La pintora se alongó al mar, que siempre estuvo ahí, con sus caminos y explicaciones, para hacer lo que no había hecho antes; esto es: "entender cuanto se ve" y enseñar las humildes claves de la belleza, "esa inutilidad tan necesaria para el espíritu". En su espléndida madurez -fusión de talento, sabiduría adquirida con el trabajo y la luminosa rebeldía que, como su sombra, la acompaña siempre- Lola del Castillo abrió en la Fundación CajaCanarias, con el título de Hijas de la luna, la exposición número cuarenta de sus individuales que, como es habitual, se presenta como una poderosa y dulcísima sorpresa.

Para la nueva aventura, la artista lagunera tomó la realidad por asalto, construyó una obra cotidiana y colosal y la dotó de un frontispicio brillante que provoca nuestra gozosa complicidad. "Y acaso toda el alma de una isla, más que obsesión de rocas a pie firme, sea un brote de mar encadenado", apuntó Pedro García Cabrera; y Álvaro Marcos Arvelo metió en su valioso prefacio la quintaesencia de un empeño ejemplar: "Descifrar las mil formas en las que el agua se hace cuerpo, comprender su hondura, sus ritmos, su última piel crepitando antes de regresar al origen, al silencio de los charcos".

Porque siempre estuvo ahí, Lola del Castillo lo trató con la lealtad que se merece; oscuro y familiar como los sueños, con el silencio blanco de la espuma que espera perpetuarse en el callao, cuando la inmensidad recuerda a la playa mínima que la posee, porque comparten memoria y latido.
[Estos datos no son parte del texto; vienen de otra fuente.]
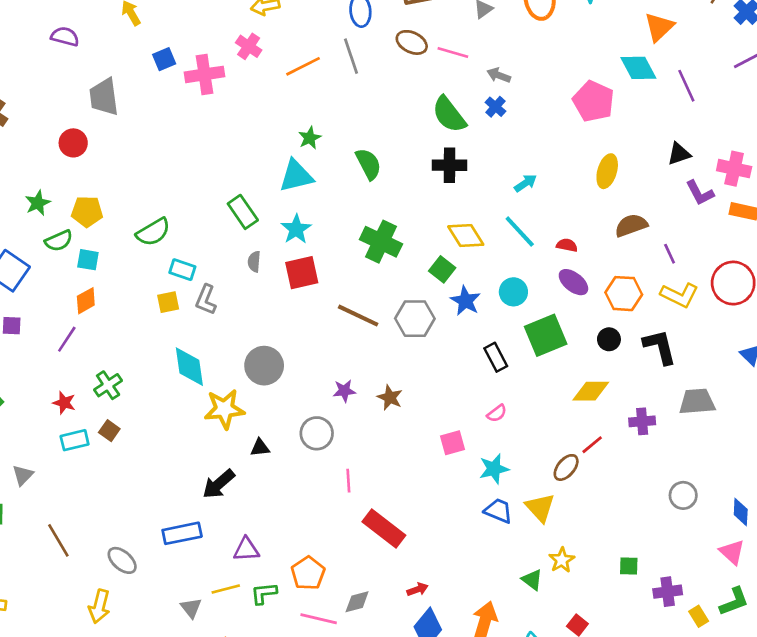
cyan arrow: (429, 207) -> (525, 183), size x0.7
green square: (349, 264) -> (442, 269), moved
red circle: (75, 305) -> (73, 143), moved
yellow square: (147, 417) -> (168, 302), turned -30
Así pues, sin espejos para los dos azules ni trucos para las distancias; sin horizontes donde cielo y mar se piden paso mutuamente; nada de marinas domadas ni nadie para distraer las emociones que no sean hijas de la luna.

Salimos a la plaza del Adelantado con el olor y el salitre en el rostro, la arena en los dedos; con el eco de los sonidos anchos, el vaivén de las grandes corrientes y la intimidad de las suaves mareas que conviven en las orillas; redondeados como los basaltos, agrupados como las algas en los jardines de Valery; mullidos como los musgos en los que Morales descubrió a los compañeros de infancia; colonizados como las blancas varandas que desnudan los primeros óxidos, como los norayes que cuentan viejos asuntos, las boyas alineadas que alientan esperanzas y la patera desencuadernada que evoca el fin de un sueño roto. Grande Lola.